In a similar way, the aliens are convinced that Earth has to end because they only get sent to planets that are about to die. So the leader of the group does whatever he can to make Earth die faster, because if something isn’t dead then what’s the point in collecting samples of it? Race sees through this self-destructive way of looking at things and, not unlike Astra, arrives at the conclusion that the only hope for both races is to be good to each other and be the change they want to see in the world.

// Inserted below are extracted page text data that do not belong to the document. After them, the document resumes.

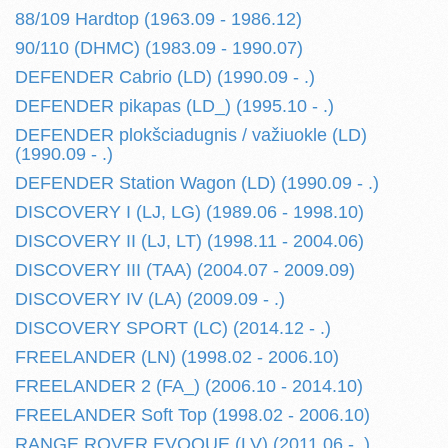
88/109 Hardtop (1963.09 - 1986.12)
90/110 (DHMC) (1983.09 - 1990.07)
DEFENDER Cabrio (LD) (1990.09 - .)
DEFENDER pikapas (LD_) (1995.10 - .)
DEFENDER plokšciadugnis / važiuokle (LD)
(1990.09 - .)
DEFENDER Station Wagon (LD) (1990.09 - .)
DISCOVERY I (LJ, LG) (1989.06 - 1998.10)
DISCOVERY II (LJ, LT) (1998.11 - 2004.06)
DISCOVERY III (TAA) (2004.07 - 2009.09)
DISCOVERY IV (LA) (2009.09 - .)
DISCOVERY SPORT (LC) (2014.12 - .)
FREELANDER (LN) (1998.02 - 2006.10)
FREELANDER 2 (FA_) (2006.10 - 2014.10)
FREELANDER Soft Top (1998.02 - 2006.10)
RANGE ROVER EVOQUE (LV) (2011.06 - .)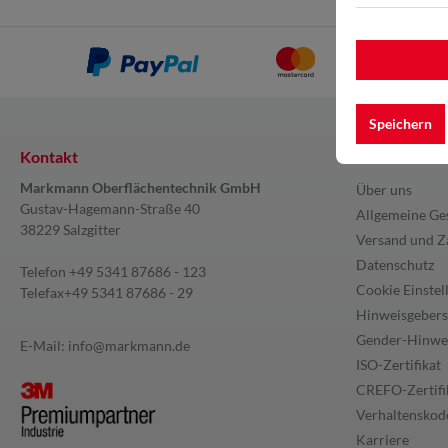
Speichern
Kontakt
Information
Markmann Oberflächentechnik GmbH
Über uns
Gustav-Hagemann-Straße 40
Allgemeine Ge
38229 Salzgitter
Versand und Z
Datenschutz
Telefon
+49 5341 87686 - 123
Cookie Einstel
Telefax
+49 5341 87686 - 29
Hinweisgebers
Gender-Hinwe
E-Mail:
info@markmann.de
ISO-Zertifikat
CREFO-Zertifi
Verhaltenskode
Karriere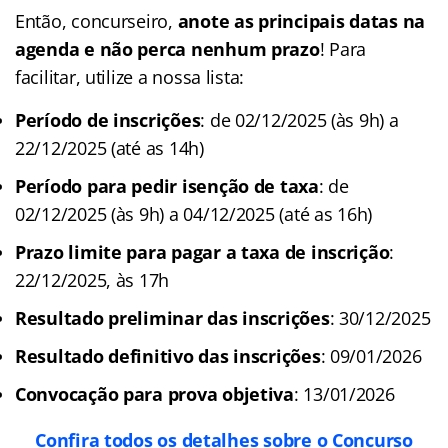
Então, concurseiro,
anote as principais datas na
agenda e não perca nenhum prazo
! Para
facilitar, utilize a nossa lista:
Período de inscrições
: de 02/12/2025 (às 9h) a
22/12/2025 (até as 14h)
Período para pedir isenção de taxa
: de
02/12/2025 (às 9h) a 04/12/2025 (até as 16h)
Prazo limite para pagar a taxa de inscrição
:
22/12/2025, às 17h
Resultado preliminar das inscrições
: 30/12/2025
Resultado definitivo das inscrições
: 09/01/2026
Convocação para prova objetiva
: 13/01/2026
Confira todos os detalhes sobre o Concurso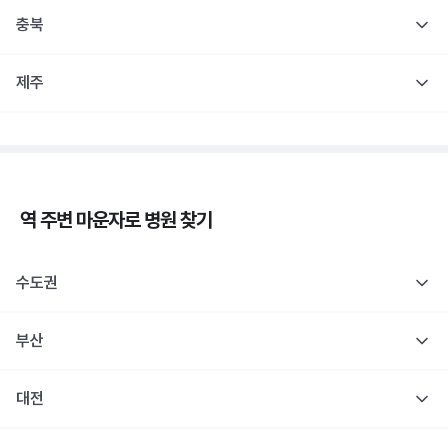
충북
제주
역 주변
마운자로
병원 찾기
수도권
부산
대전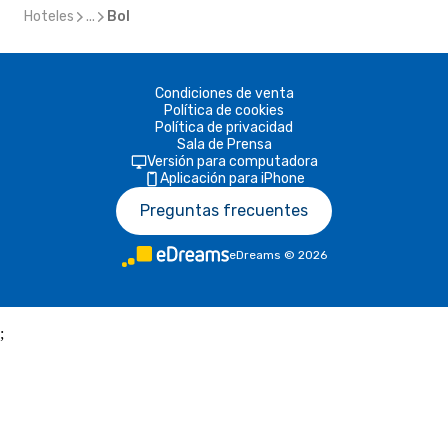
Hoteles
...
Bol
Condiciones de venta
Política de cookies
Política de privacidad
Sala de Prensa
Versión para computadora
Aplicación para iPhone
Preguntas frecuentes
eDreams
©
2026
;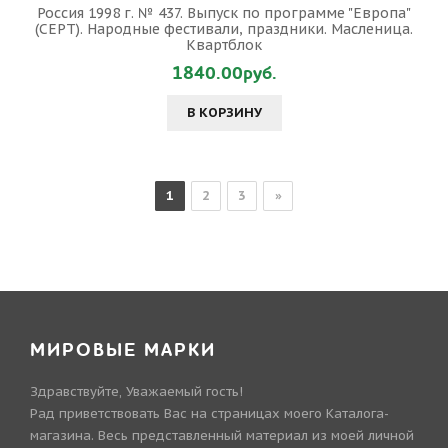
Россия 1998 г. № 437. Выпуск по программе "Европа"
(CEPT). Народные фестивали, праздники. Масленица.
Квартблок
1840.00руб.
В КОРЗИНУ
1
2
3
»
МИРОВЫЕ МАРКИ
Здравствуйте, Уважаемый гость!
Рад приветствовать Вас на страницах моего Каталога-
магазина. Весь представленный материал из моей личной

The last of the trio of main characters, Lola, is not as prominent as the other two in the plot of the book. But she is the one who sparks the whole conflict between humans and aliens when she has a sexual relationship with Race. She soon leaves her side of the wall and goes to live with the Luddites, but she does not really develop through the book and is more of a spectator to the other characters and their arcs. The most prominent change in her life is possibly the removal of her cellphone, which forces her to find new ways of interacting with the people around her.
I think these three characters paint a very interesting picture of humanity and its relationship with technology, nature, and hope. Through the repetition of visual motifs and parallel storytelling, The Seeds manages to be a smart and hopeful, but strikes a balance by being acidic commentary on current affairs, yet not too heavy-handed or preachy.